Request for clarification from mfinney@lynchburg.net on 2000-02-10 (xml-editor@w3.org from January to March 2000)

From: <mfinney@lynchburg.net>
Date: 10 Feb 2000 20:34:37 GMT
To: xml-editor@w3.org
Message-Id: <200002101541768.SM00166@mfinney>

I would like to request a clarification on the grammar for CDATA secion. 
Production [20] states...

   [20]  CData ::=  (Char* - (Char* ']]>' Char*))

which would imply that characters which do not meed the Char [2] production
are not allowed in CDATA sections.  Further, section 2.11 states...

   To simplify the tasks of applications, wherever an external parsed
   entity or the literal entity value of an internal parsed entity contains
   either the literal two-character sequence "#xD#xA" or a standalone
   literal #xD, an XML processor must pass to the application the single
   character #xA. (This behavior can conveniently be produced by normalizing
   all line breaks to #xA on input, before parsing.) 

This implies that the new-line processing takes place in the CDATA sections
because of the last sentence.

However, Tim Bray states in his annotation to XML...

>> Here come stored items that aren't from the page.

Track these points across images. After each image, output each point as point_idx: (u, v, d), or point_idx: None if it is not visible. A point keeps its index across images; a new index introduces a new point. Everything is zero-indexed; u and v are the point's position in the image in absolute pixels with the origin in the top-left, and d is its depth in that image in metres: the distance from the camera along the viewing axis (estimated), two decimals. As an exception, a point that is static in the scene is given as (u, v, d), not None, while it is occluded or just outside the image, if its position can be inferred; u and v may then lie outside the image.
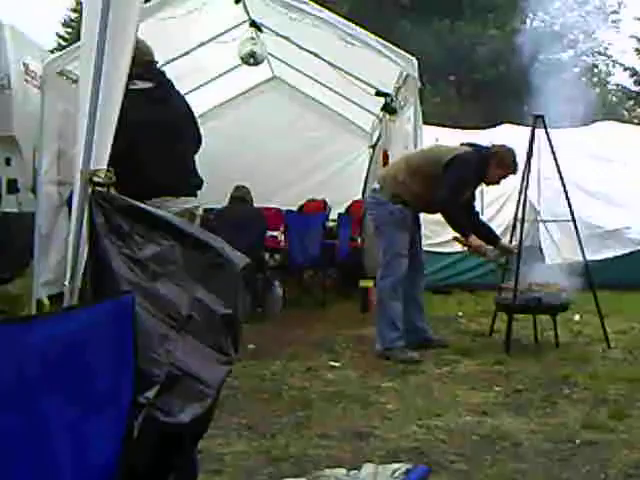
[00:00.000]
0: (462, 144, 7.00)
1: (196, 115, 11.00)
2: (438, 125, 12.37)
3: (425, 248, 9.28)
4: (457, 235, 6.86)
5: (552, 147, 7.24)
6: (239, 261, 3.21)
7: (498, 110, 20.26)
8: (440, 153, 6.88)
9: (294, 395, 5.39)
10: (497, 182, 7.01)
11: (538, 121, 7.32)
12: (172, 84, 5.75)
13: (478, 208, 7.48)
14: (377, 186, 7.00)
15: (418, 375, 5.97)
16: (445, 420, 4.82)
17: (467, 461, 4.08)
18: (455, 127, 12.73)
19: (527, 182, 7.31)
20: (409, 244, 6.74)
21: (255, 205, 10.44)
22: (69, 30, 30.53)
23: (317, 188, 11.68)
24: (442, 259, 10.33)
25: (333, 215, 11.15)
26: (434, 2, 23.28)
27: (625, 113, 27.17)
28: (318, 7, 7.83)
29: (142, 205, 3.26)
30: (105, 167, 3.23)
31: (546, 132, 7.25)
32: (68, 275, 3.20)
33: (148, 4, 7.78)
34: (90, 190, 3.14)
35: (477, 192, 7.35)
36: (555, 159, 7.26)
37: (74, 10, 31.17)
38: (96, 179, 3.16)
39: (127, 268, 3.03)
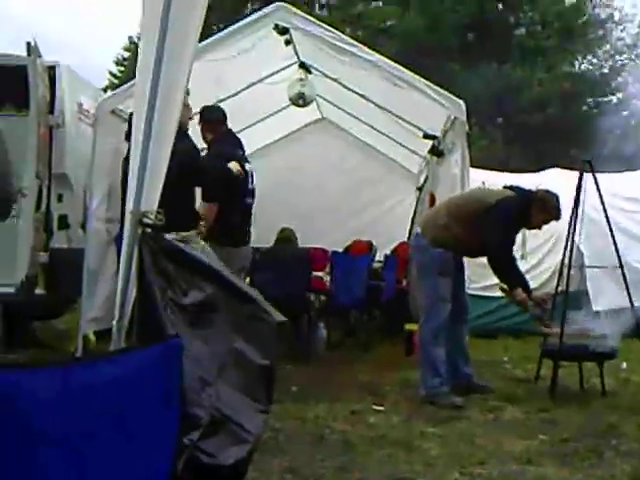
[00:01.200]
0: (505, 187, 6.97)
1: (246, 154, 11.24)
2: (485, 168, 12.31)
3: (470, 292, 9.24)
4: (504, 286, 6.80)
5: (600, 192, 7.18)
6: (276, 316, 3.26)
7: (546, 153, 20.16)
8: (483, 196, 6.86)
9: (337, 439, 5.35)
10: (539, 227, 6.97)
11: (586, 166, 7.28)
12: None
13: (518, 254, 7.42)
14: (419, 230, 6.99)
15: (462, 421, 5.90)
16: (488, 468, 4.74)
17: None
18: (502, 170, 12.66)
19: (574, 227, 7.25)
20: (452, 289, 6.69)
21: (301, 246, 10.51)
22: (122, 69, 31.08)
23: (363, 229, 11.66)
24: (487, 303, 10.23)
25: (379, 257, 11.15)
26: (483, 45, 23.38)
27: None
28: (367, 50, 7.90)
29: (188, 249, 3.30)
30: (155, 208, 3.27)
31: (594, 177, 7.20)
32: (116, 313, 3.23)
33: (199, 45, 7.91)
34: (140, 231, 3.18)
35: (518, 237, 7.29)
36: (602, 204, 7.20)
37: (127, 49, 31.76)
38: (146, 220, 3.20)
39: (171, 312, 3.06)
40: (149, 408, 2.08)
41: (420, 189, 11.77)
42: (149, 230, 3.18)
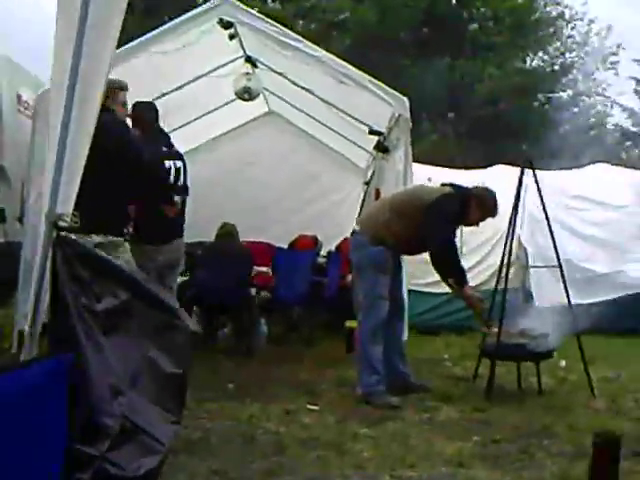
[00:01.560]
0: (443, 184, 6.98)
1: (191, 148, 11.10)
2: (434, 164, 12.35)
3: (413, 288, 9.32)
4: (451, 281, 6.77)
5: (539, 190, 7.21)
6: (192, 325, 3.22)
7: (496, 150, 20.27)
8: (422, 194, 6.85)
9: (269, 439, 5.31)
10: (476, 224, 6.99)
11: (527, 163, 7.30)
12: None
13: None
14: (357, 228, 6.97)
15: (396, 422, 5.88)
16: (419, 471, 4.74)
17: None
18: (451, 167, 12.69)
19: (514, 225, 7.26)
20: (390, 287, 6.67)
21: (246, 239, 10.44)
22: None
23: (309, 224, 11.60)
24: (430, 299, 10.28)
25: (324, 251, 11.13)
26: (435, 39, 23.41)
27: (624, 154, 27.22)
28: (312, 45, 7.86)
29: (104, 255, 3.23)
30: (71, 211, 3.19)
31: (534, 174, 7.21)
32: (29, 318, 3.16)
33: (142, 38, 7.81)
34: (55, 234, 3.11)
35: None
36: (542, 201, 7.22)
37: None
38: (61, 223, 3.12)
39: (83, 319, 2.99)
40: (32, 423, 2.01)
41: (367, 184, 11.73)
42: (64, 234, 3.11)
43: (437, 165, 12.42)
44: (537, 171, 7.27)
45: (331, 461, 4.88)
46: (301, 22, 21.91)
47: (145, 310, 3.26)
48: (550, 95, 25.36)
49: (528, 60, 26.45)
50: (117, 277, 3.18)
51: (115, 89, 5.91)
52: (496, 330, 6.85)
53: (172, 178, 7.40)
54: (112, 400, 2.97)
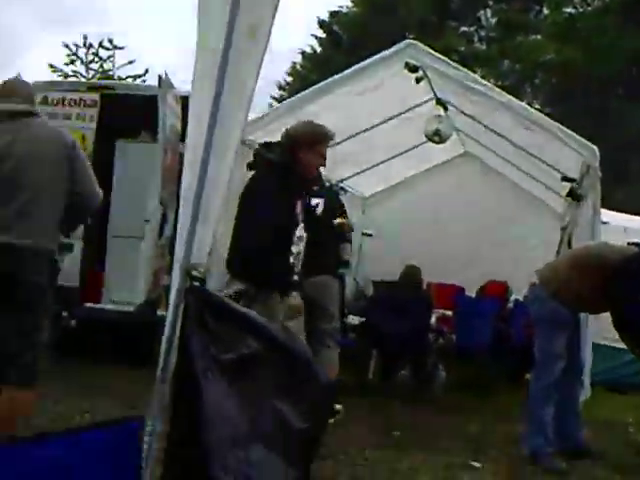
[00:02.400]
0: (629, 244, 6.57)
1: (387, 187, 11.18)
2: (636, 213, 11.71)
3: (603, 342, 8.87)
4: None
5: None
6: (325, 377, 3.15)
7: None
8: (607, 254, 6.44)
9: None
10: None
11: None
12: None
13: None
14: (537, 280, 6.69)
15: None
16: None
17: None
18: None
19: None
20: (567, 345, 6.36)
21: (436, 281, 10.37)
22: (283, 93, 31.51)
23: (502, 268, 11.32)
24: (621, 355, 9.71)
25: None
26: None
27: None
28: (499, 90, 7.73)
29: (235, 305, 3.26)
30: (204, 261, 3.25)
31: None
32: (160, 364, 3.22)
33: (331, 79, 7.96)
34: (188, 284, 3.17)
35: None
36: None
37: (290, 74, 32.28)
38: (194, 273, 3.18)
39: (209, 368, 3.02)
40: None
41: (564, 229, 11.32)
42: (196, 283, 3.17)
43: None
44: None
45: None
46: (506, 62, 21.56)
47: (275, 361, 3.24)
48: None
49: None
50: (247, 327, 3.19)
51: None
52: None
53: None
54: (229, 452, 2.97)
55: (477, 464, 6.03)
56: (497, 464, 6.12)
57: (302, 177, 5.36)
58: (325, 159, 5.48)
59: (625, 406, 8.98)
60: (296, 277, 5.39)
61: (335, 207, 7.89)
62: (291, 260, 5.26)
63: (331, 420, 5.40)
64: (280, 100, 29.83)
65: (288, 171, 5.23)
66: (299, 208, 5.33)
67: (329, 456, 5.63)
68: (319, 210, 7.05)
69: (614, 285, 6.14)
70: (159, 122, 7.92)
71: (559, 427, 6.34)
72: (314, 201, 6.98)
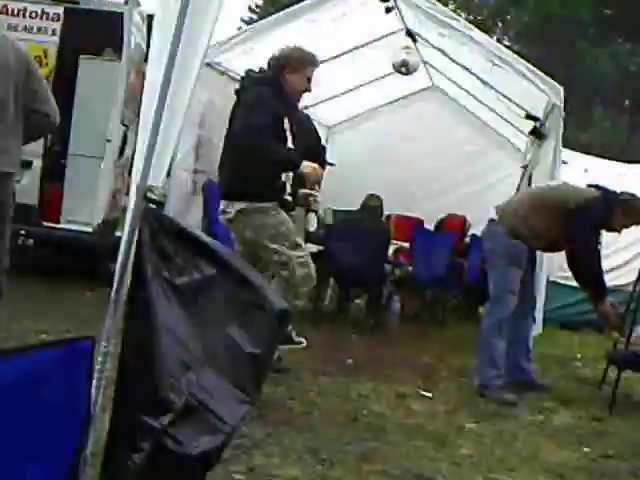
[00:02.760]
0: (589, 185, 6.62)
1: (352, 116, 11.14)
2: (600, 154, 11.81)
3: (558, 280, 9.00)
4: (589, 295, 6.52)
5: None
6: (278, 304, 3.14)
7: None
8: (567, 194, 6.50)
9: (371, 422, 5.25)
10: (618, 231, 6.62)
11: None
12: None
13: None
14: (495, 217, 6.74)
15: (507, 420, 5.68)
16: (515, 476, 4.57)
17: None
18: (617, 160, 12.04)
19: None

   When you look at CDATA, you might get the impression that you could
   maybe jam your binary data in a CDATA section. You'd be right, but
   you'd have to guarantee that it never included a byte sequence that
   looks like ]]>.

which would be incorrect if either only Char data is allowed or if new-line
processing does takes place as described.

Is it the intention that either restriction apply to CDATA sections?  Or any
other restriction that would prevent binary data (other than ]]>) from
being represented in CDATA sections?  Thank you.
Michael Lee Finney
   michael.finney@acm.org
   michael.finney@computer.org

Received on Thursday, 10 February 2000 15:34:37 UTC